[Records contained in a dataset]

[Start of Attachment]

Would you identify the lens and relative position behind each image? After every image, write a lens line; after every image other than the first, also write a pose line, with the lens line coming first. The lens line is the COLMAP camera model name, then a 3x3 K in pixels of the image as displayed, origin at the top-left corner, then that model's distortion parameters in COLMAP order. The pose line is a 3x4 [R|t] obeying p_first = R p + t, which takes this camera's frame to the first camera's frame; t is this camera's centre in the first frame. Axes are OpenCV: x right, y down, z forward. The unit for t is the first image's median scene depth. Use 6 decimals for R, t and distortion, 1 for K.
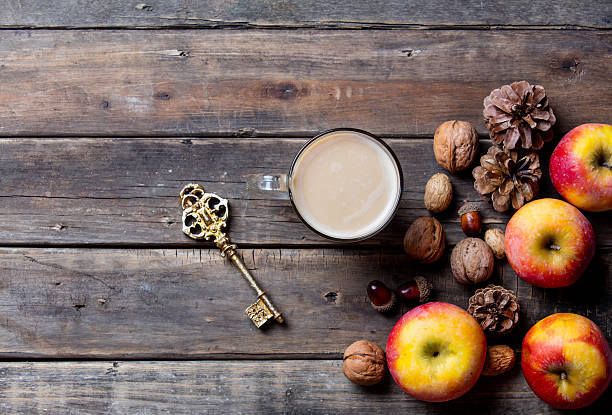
lens RADIAL K [[1384.4, 0, 307.8], [0, 1384.4, 205.4], [0, 0, 1]] dist [-0.121934, 0.000000]
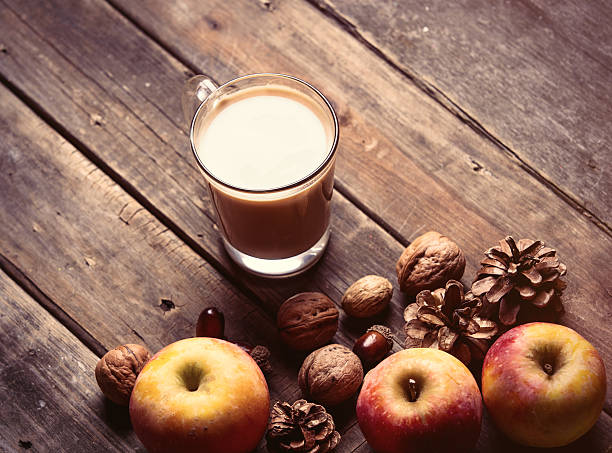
lens RADIAL K [[2490.2, 0, 304.8], [0, 2490.2, 226.8], [0, 0, 1]] dist [-0.238727, 0.000000]
pose [[0.694385, 0.579445, -0.426700, 0.607009], [-0.710504, 0.646068, -0.278891, 0.355311], [0.114075, 0.496829, 0.860318, -0.151963]]
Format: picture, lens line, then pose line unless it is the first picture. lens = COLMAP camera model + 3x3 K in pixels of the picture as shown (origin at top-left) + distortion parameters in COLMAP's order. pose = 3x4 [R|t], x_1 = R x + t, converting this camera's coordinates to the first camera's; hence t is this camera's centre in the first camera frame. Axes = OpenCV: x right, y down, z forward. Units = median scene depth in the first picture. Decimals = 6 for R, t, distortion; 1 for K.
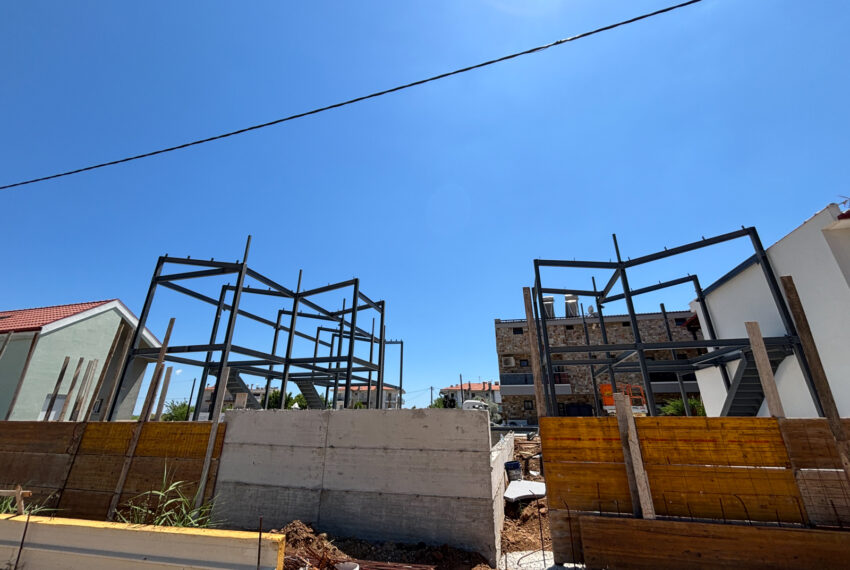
lens RADIAL K [[343.0, 0, 425.0], [0, 343.0, 285.0], [0, 0, 1]] dist [0.002014, 0.000500]
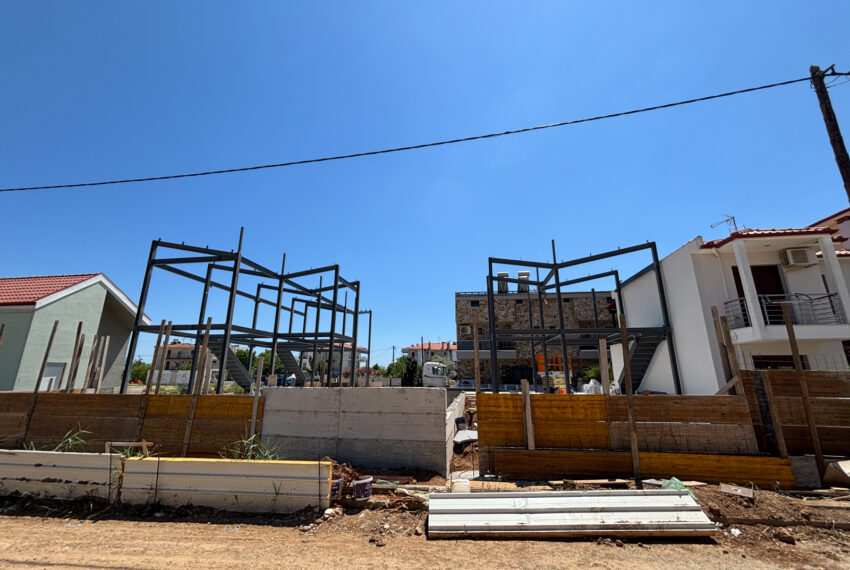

[End of Attachment]

#### [Work task]
Verbatim repetition of the entries is required, excluding any pictures.

#### [Response to this exercise]
Would you identify the lens and relative position behind each image? After every image, write a lens line; after every image other than the first, also write a pose line, with the lens line coming first. The lens line is the COLMAP camera model name, then a 3x3 K in pixels of the image as displayed, origin at the top-left corner, then that model's distortion parameters in COLMAP order. The pose line is a 3x4 [R|t] obeying p_first = R p + t, which takes this camera's frame to the first camera's frame; t is this camera's centre in the first frame. Axes are OpenCV: x right, y down, z forward. The unit for t is the first image's median scene depth. Use 6 decimals for R, t and distortion, 1 for K.
lens RADIAL K [[1384.4, 0, 307.8], [0, 1384.4, 205.4], [0, 0, 1]] dist [-0.121934, 0.000000]
lens RADIAL K [[2490.2, 0, 304.8], [0, 2490.2, 226.8], [0, 0, 1]] dist [-0.238727, 0.000000]
pose [[0.694385, 0.579445, -0.426700, 0.607009], [-0.710504, 0.646068, -0.278891, 0.355311], [0.114075, 0.496829, 0.860318, -0.151963]]
Format: picture, lens line, then pose line unless it is the first picture. lens = COLMAP camera model + 3x3 K in pixels of the picture as shown (origin at top-left) + distortion parameters in COLMAP's order. pose = 3x4 [R|t], x_1 = R x + t, converting this camera's coordinates to the first camera's; hence t is this camera's centre in the first camera frame. Axes = OpenCV: x right, y down, z forward. Units = median scene depth in the first picture. Decimals = 6 for R, t, distortion; 1 for K.
lens RADIAL K [[343.0, 0, 425.0], [0, 343.0, 285.0], [0, 0, 1]] dist [0.002014, 0.000500]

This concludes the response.